そんな自信満々な形で大学4年の頃に、吉本興業の養成所NSCに、お笑いサークルでコンビを組んでいた方と入りました。NSCの頃の話は、この前書いたのでよかったらご覧下さい。

普通はそんな自信過剰のやつは、結果が出ないと早いうちに心が折れそうですが、10年間1回もテレビに出ないでも、どんなに舞台で滑ろうが、自分が面白いと思ったままお笑い芸人を続けていました。恐ろしいです。僕みたいな奴が辞めていったのを何百人と見届けながら。

それから人生初テレビ出演の「ヒルナンデス」でネタをし、その1年後にテレビ出演2回目だった「おもしろ荘」で優勝してから、バイトを辞めることができました。芸人だけの収入で食べていけるまでに11年掛かりました。今バイトをせずに1年半くらい経つのですが、それでも、もちろんギリギリの収入なので、いつまたバイト生活に戻るのか分かりません。そんな恐怖に怯えています。

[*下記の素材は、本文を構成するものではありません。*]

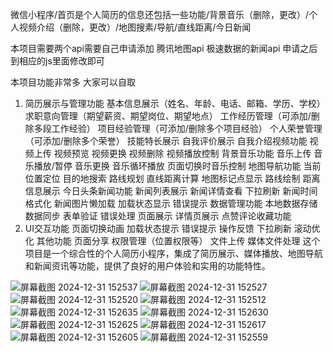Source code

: 
微信小程序/首页是个人简历的信息还包括一些功能/背景音乐（删除，更改）/个人视频介绍（删除，更改）/地图搜素/导航/直线距离/今日新闻

本项目需要两个api需要自己申请添加
腾讯地图api
极速数据的新闻api
申请之后到相应的js里面修改即可

本项目功能非常多 大家可以自取
1. 简历展示与管理功能
基本信息展示（姓名、年龄、电话、邮箱、学历、学校）
求职意向管理（期望薪资、期望岗位、期望地点）
工作经历管理（可添加/删除多段工作经验）
项目经验管理（可添加/删除多个项目经验）
个人荣誉管理（可添加/删除多个荣誉）
技能特长展示
自我评价展示
自我介绍视频功能
视频上传
视频预览
视频更换
视频删除
视频播放控制
背景音乐功能
音乐上传
音乐播放/暂停
音乐更换
音乐循环播放
页面切换时音乐控制
地图导航功能
当前位置定位
目的地搜索
路线规划
直线距离计算
地图标记点显示
路线绘制
距离信息展示
今日头条新闻功能
新闻列表展示
新闻详情查看
下拉刷新
新闻时间格式化
新闻图片懒加载
加载状态显示
错误提示
数据管理功能
本地数据存储
数据同步
表单验证
错误处理
页面展示
详情页展示
点赞评论收藏功能
2. UI交互功能
页面切换动画
加载状态提示
错误提示
操作反馈
下拉刷新
滚动优化
其他功能
页面分享
权限管理（位置权限等）
文件上传
媒体文件处理
这个项目是一个综合性的个人简历小程序，集成了简历展示、媒体播放、地图导航和新闻资讯等功能，提供了良好的用户体验和实用的功能特性。


![屏幕截图 2024-12-31 152537](https://github.com/user-attachments/assets/0701cab9-d751-4063-8387-32309801f3c9)
![屏幕截图 2024-12-31 152527](https://github.com/user-attachments/assets/8d410375-010c-4a92-b571-b74238815209)
![屏幕截图 2024-12-31 152520](https://github.com/user-attachments/assets/712b8a2c-ee61-487f-aa70-ecf2400b944e)
![屏幕截图 2024-12-31 152512](https://github.com/user-attachments/assets/2398d6cd-9ed2-4698-94b9-3d820e58e0b8)
![屏幕截图 2024-12-31 152635](https://github.com/user-attachments/assets/ddca6e4e-e8f4-4c63-a1cb-4904bc06a12f)
![屏幕截图 2024-12-31 152630](https://github.com/user-attachments/assets/21e77eac-bf99-47c6-99e2-07089a92ef0f)
![屏幕截图 2024-12-31 152625](https://github.com/user-attachments/assets/cc5747de-fed9-4507-83d5-9c9c097c4c37)
![屏幕截图 2024-12-31 152617](https://github.com/user-attachments/assets/923129b4-63d2-4f3d-b07a-2cea40f49425)
![屏幕截图 2024-12-31 152605](https://github.com/user-attachments/assets/140e2a8f-42fe-420f-b484-68814e6a02a4)
![屏幕截图 2024-12-31 152559](https://github.com/user-attachments/assets/ac368ef6-bce8-4ec0-91ed-360e0988df8c)



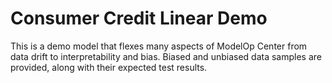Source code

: # Consumer Credit Linear Demo
This is a demo model that flexes many aspects of ModelOp Center from data drift
to interpretability and bias. Biased and unbiased data samples are provided, 
along with their expected test results. 
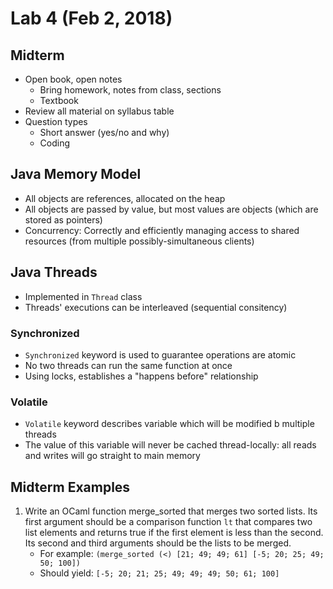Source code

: # Lab 4 (Feb 2, 2018)
## Midterm
* Open book, open notes
  * Bring homework, notes from class, sections
  * Textbook
* Review all material on syllabus table
* Question types
  * Short answer (yes/no and why)
  * Coding
## Java Memory Model
* All objects are references, allocated on the heap
* All objects are passed by value, but most values are objects (which are stored as pointers)
* Concurrency: Correctly and efficiently managing access to shared resources (from multiple possibly-simultaneous clients)
## Java Threads
* Implemented in `Thread` class
* Threads' executions can be interleaved (sequential consitency)
### Synchronized
* `Synchronized` keyword is used to guarantee operations are atomic
* No two threads can run the same function at once
* Using locks, establishes a "happens before" relationship
### Volatile
* `Volatile` keyword describes variable which will be modified b multiple threads
* The value of this variable will never be cached thread-locally: all reads and writes will go straight to main memory
## Midterm Examples
1. Write an OCaml function merge_sorted that merges two sorted lists. Its first argument should be a comparison function `lt` that compares two list elements and returns true if the first element is less than the second. Its second and third arguments should be the lists to be merged. 
    * For example: `(merge_sorted (<) [21; 49; 49; 61] [-5; 20; 25; 49; 50; 100])`
    * Should yield: `[-5; 20; 21; 25; 49; 49; 49; 50; 61; 100]`
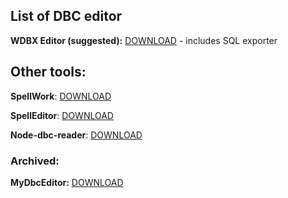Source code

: 
## List of DBC editor

**WDBX Editor (suggested):** [DOWNLOAD](https://github.com/WowDevTools/WDBXEditor/releases) - includes SQL exporter

## Other tools:

**SpellWork**: [DOWNLOAD](https://github.com/TrinityCore/SpellWork#nightly-builds--downloads)

**SpellEditor**: [DOWNLOAD](https://github.com/stoneharry/WoW-Spell-Editor)

**Node-dbc-reader**: [DOWNLOAD](https://github.com/wowgaming/node-dbc-reader)

### Archived:

**MyDbcEditor:** [DOWNLOAD](https://github.com/wowgaming/old-dbc-editors/releases/tag/1.0)
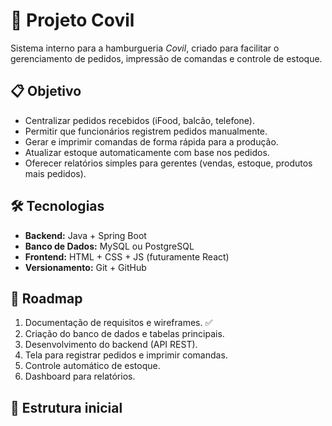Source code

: # 🍔 Projeto Covil

Sistema interno para a hamburgueria *Covil*, criado para facilitar o gerenciamento de pedidos, impressão de comandas e controle de estoque.

## 📋 Objetivo
- Centralizar pedidos recebidos (iFood, balcão, telefone).
- Permitir que funcionários registrem pedidos manualmente.
- Gerar e imprimir comandas de forma rápida para a produção.
- Atualizar estoque automaticamente com base nos pedidos.
- Oferecer relatórios simples para gerentes (vendas, estoque, produtos mais pedidos).

## 🛠 Tecnologias 
- **Backend:** Java + Spring Boot  
- **Banco de Dados:** MySQL ou PostgreSQL  
- **Frontend:** HTML + CSS + JS (futuramente React)  
- **Versionamento:** Git + GitHub  

## 🚀 Roadmap
1. Documentação de requisitos e wireframes. ✅
2. Criação do banco de dados e tabelas principais.
3. Desenvolvimento do backend (API REST).
4. Tela para registrar pedidos e imprimir comandas.
5. Controle automático de estoque.
6. Dashboard para relatórios.

## 📂 Estrutura inicial
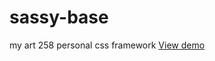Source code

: # sassy-base
my art 258 personal css framework
[View demo](https://saitosan75.github.io/sassy-base/) 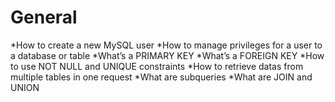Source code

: # General
*How to create a new MySQL user
*How to manage privileges for a user to a database or table
*What’s a PRIMARY KEY
*What’s a FOREIGN KEY
*How to use NOT NULL and UNIQUE constraints
*How to retrieve datas from multiple tables in one request
*What are subqueries
*What are JOIN and UNION

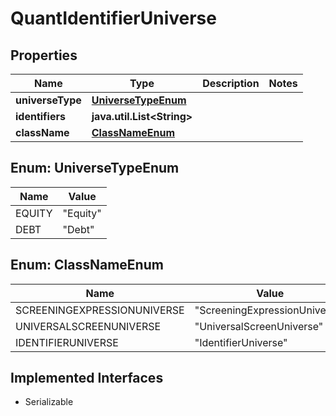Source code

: 

# QuantIdentifierUniverse


## Properties

Name | Type | Description | Notes
------------ | ------------- | ------------- | -------------
**universeType** | [**UniverseTypeEnum**](#UniverseTypeEnum) |  | 
**identifiers** | **java.util.List&lt;String&gt;** |  | 
**className** | [**ClassNameEnum**](#ClassNameEnum) |  | 



## Enum: UniverseTypeEnum

Name | Value
---- | -----
EQUITY | &quot;Equity&quot;
DEBT | &quot;Debt&quot;



## Enum: ClassNameEnum

Name | Value
---- | -----
SCREENINGEXPRESSIONUNIVERSE | &quot;ScreeningExpressionUniverse&quot;
UNIVERSALSCREENUNIVERSE | &quot;UniversalScreenUniverse&quot;
IDENTIFIERUNIVERSE | &quot;IdentifierUniverse&quot;


## Implemented Interfaces

* Serializable


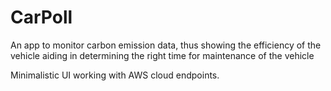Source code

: # CarPoll

An app to monitor carbon emission data, thus showing the efficiency of the vehicle aiding in determining the right time for maintenance of the vehicle

Minimalistic UI working with AWS cloud endpoints.
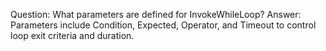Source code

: Question: What parameters are defined for InvokeWhileLoop?
Answer: Parameters include Condition, Expected, Operator, and Timeout to control loop exit criteria and duration.
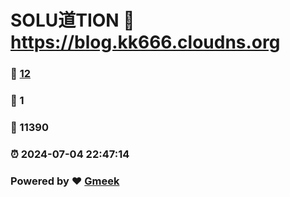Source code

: # SOLU道TION :link: https://blog.kk666.cloudns.org 
### :page_facing_up: [12](https://blog.kk666.cloudns.org/tag.html) 
### :speech_balloon: 1 
### :hibiscus: 11390 
### :alarm_clock: 2024-07-04 22:47:14 
### Powered by :heart: [Gmeek](https://github.com/Meekdai/Gmeek)
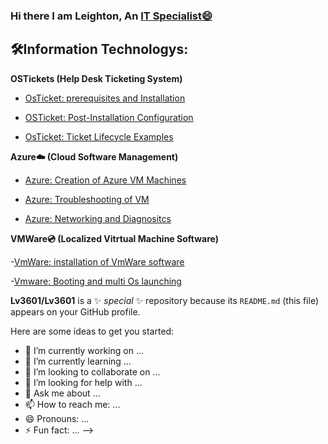 ### Hi there I am Leighton, An <a href="Portal.azure.com">IT Specialist😄</a></h1>
<h2>🛠️Information Technologys:</H2></H2></h2>
 <b>OSTickets (Help Desk Ticketing System) </b>

- [OsTicket: prerequisites and Installation](holder.com)

- [OSTicket: Post-Installation Configuration](Holder.com)

 - [OsTicket: Ticket Lifecycle Examples](holder.com)

  <b>Azure☁️ (Cloud Software Management)</b> 

 - [Azure: Creation of Azure VM Machines](holder.com)

 - [Azure: Troubleshooting of VM](holder.com)

- [Azure: Networking and Diagnositcs](Holder.com)

<b>VMWare💿 (Localized Vitrtual Machine Software)</b>
  
  -[VmWare: installation of VmWare software](Holder.com)

  -[Vmware: Booting and multi Os launching](Holder.com)

  
  
   
   
**Lv3601/Lv3601** is a ✨ _special_ ✨ repository because its `README.md` (this file) appears on your GitHub profile.

Here are some ideas to get you started:

- 🔭 I’m currently working on ...
- 🌱 I’m currently learning ...
- 👯 I’m looking to collaborate on ...
- 🤔 I’m looking for help with ...
- 💬 Ask me about ...
- 📫 How to reach me: ...
- 😄 Pronouns: ...
- ⚡ Fun fact: ...
-->
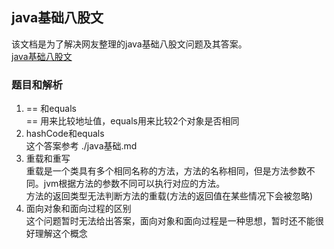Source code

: ## java基础八股文

该文档是为了解决网友整理的java基础八股文问题及其答案。  
[java基础八股文](https://mp.weixin.qq.com/s/0jjjIDpJ95rvnOIn1RC2PA)

### 题目和解析

1. == 和equals  
   == 用来比较地址值，equals用来比较2个对象是否相同
2. hashCode和equals   
   这个答案参考 ./java基础.md
3. 重载和重写  
   重载是一个类具有多个相同名称的方法，方法的名称相同，但是方法参数不同。jvm根据方法的参数不同可以执行对应的方法。  
   方法的返回类型无法判断方法的重载(方法的返回值在某些情况下会被忽略)
4. 面向对象和面向过程的区别  
   这个问题暂时无法给出答案，面向对象和面向过程是一种思想，暂时还不能很好理解这个概念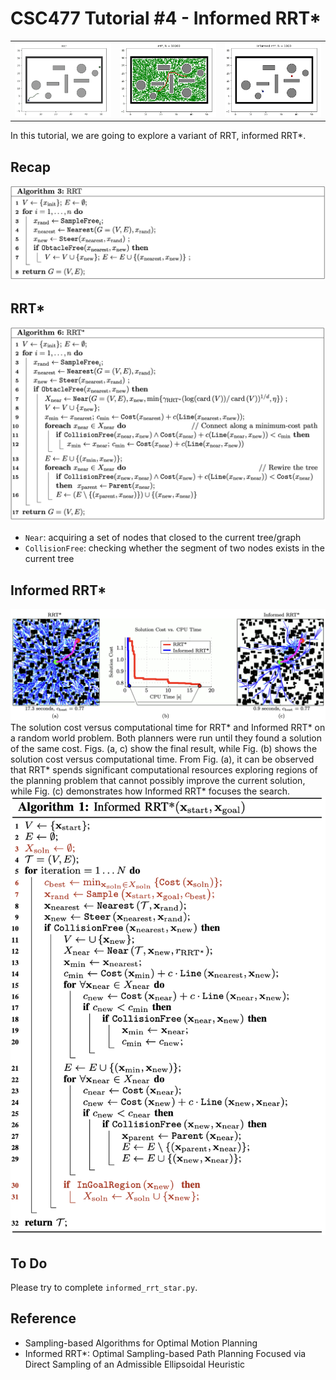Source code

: # CSC477 Tutorial #4 - Informed RRT*

<table>
  <tr>
    <td> <img src="assets/RRT_2D.gif"  alt="1"  ></td>
    <td><img src="assets/RRT_STAR2_2D.gif" alt="2" ></td>
    <td><img src="assets/INFORMED_RRT_STAR_2D3.gif" alt="2"></td>
   </tr> 
</table>

In this tutorial, we are going to explore a variant of RRT, informed RRT*.


## Recap
![alt text](assets/image_rrtstar.png)

## RRT*
![alt text](assets/image-1.png)
- `Near`: acquiring a set of nodes that closed to the current tree/graph
- `CollisionFree`: checking whether the segment of two nodes exists in the current tree


## Informed RRT*
![alt text](assets/image.png)
The solution cost versus computational time for RRT* and Informed RRT* on a random world problem. Both planners were run until they found a solution of the same cost. Figs. (a, c) show the final result, while Fig. (b) shows the solution cost versus computational time. From Fig. (a), it can be observed that RRT* spends significant computational resources exploring regions of the planning problem that cannot possibly improve the current solution, while Fig. (c) demonstrates how Informed RRT* focuses the search. 
![alt text](assets/algo.png)

## To Do
Please try to complete `informed_rrt_star.py`.


## Reference
- Sampling-based Algorithms for Optimal Motion Planning
- Informed RRT*: Optimal Sampling-based Path Planning Focused via Direct Sampling of an Admissible Ellipsoidal Heuristic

なんでこんなことを長々と書いてきたかと言うと、ここなんです。もうバイトをする生活に戻りたくないとか考えている自分が嫌なんです。そんなレベルで考えていたら、バイトをしないことは可能かもしれないが、それ以上でも以下でもないからなんです。

完全に自分に言い聞かせるように書いています。天下を取る気持ちでいないと意味ないじゃないですか。あの頃の思い描いてた山の頂上に立つんじゃないのか?誰かと同じ山を適当に登ってるんじゃないのか?自分だけのでかい山にしないと!お笑いだけで食えてるから満足か?そりゃ10年しんどい思いしてきてるからめちゃくちゃ嬉しいけど、こんなとこゴールでもなんでもない、ただのスタート地点にやっと立てただけなんだ!目を覚ませ馬鹿野郎!全部ひっくり返して、全員ぶっ潰してやるよこの野郎!

今回の手記は、「幽☆遊☆白書」で浦飯幽助に戸愚呂弟が言った『いまのおまえに足りないものがある 危機感だ』の気持ちで書きました。そして「HUNTER×HUNTER」のネテロ会長の『そんなんじゃねェだろ!俺が求めた武の極みは』という自分なりの答えです。なんのこっちゃですか。

めちゃくちゃ恥ずかしいですが、すぐ怠けてしまう人間なんで、戒めでした。制約と誓約です。製薬でもあります。ありがとういい薬です。

ということで、みなさんは、何年後かにまた見たことない笑いの世界が見れる幸せを味わってください!よかったですね!感謝感謝!

それでは一旦やめさせてもらいます。もうええやん。